Almost heaven West Virginia, Blue Ridge Mountains Shenandoah River. So sang folk artist John Denver 35 years ago, and so the pretty but poor Appalachian state will seem to Hillary Clinton on Tuesday. She will roll up an enormous win there, but it comes too late to do her flagging campaign much good.
The Mountaineer State has a demographic profile that plays right into Hillary's wheelhouse this election cycle. It's almost all white, downscale, has relatively few college graduates and is older than average. Grand slam. Sen. Clinton could well romp to a 70-30 landslide that could net her 20 of West Virgnia's covey of 28 delegates.
What's of greater concern to the Democratic Party is that her strength in the state would give her an excellent chance to win it and its 5 electoral votes against John McCain in November. West Virginia used to be a reliably Democratic state, but that changed this decade as its social conservatism overcame its miner's union past and George W. Bush beat both Al Gore and John Kerry.
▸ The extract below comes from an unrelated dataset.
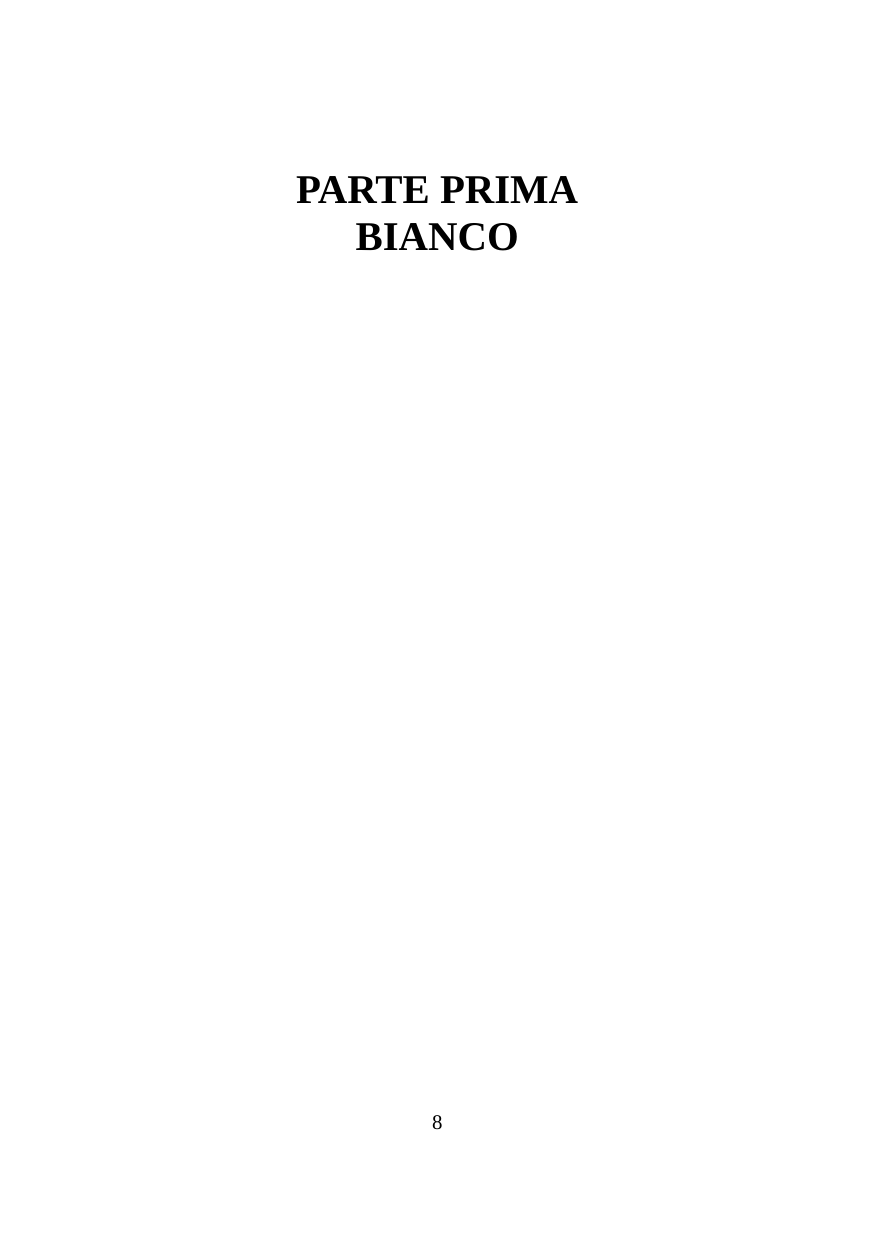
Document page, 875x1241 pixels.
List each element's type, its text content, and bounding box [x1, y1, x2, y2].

Polls have Clinton running ahead of McCain in a state tossup but show Obama hopelessly behind.
That is the kind of argument Clinton is still trying to make to superdelegates, that she is more competitive against the Republicans in several states, particularly in the Ohio River Valley area. She probably is. But Obama makes the counterargument that he will win Pennsylvania anyway and will make up for West Virginia and possibly Ohio with wins in places where she is less likely to prevail--places like Oregon, Iowa and Colorado.
The argument is largely moot at this point in any case, Obama having at this point all but a lock on the nomination. The key for Obama and the Party is whether Hillary will ease the situation by strongly endorsing and campaigning for him in such areas and among hispanics and women in the months ahead. My reckoning is that she will. For Obama in these parts, that would be almost heaven.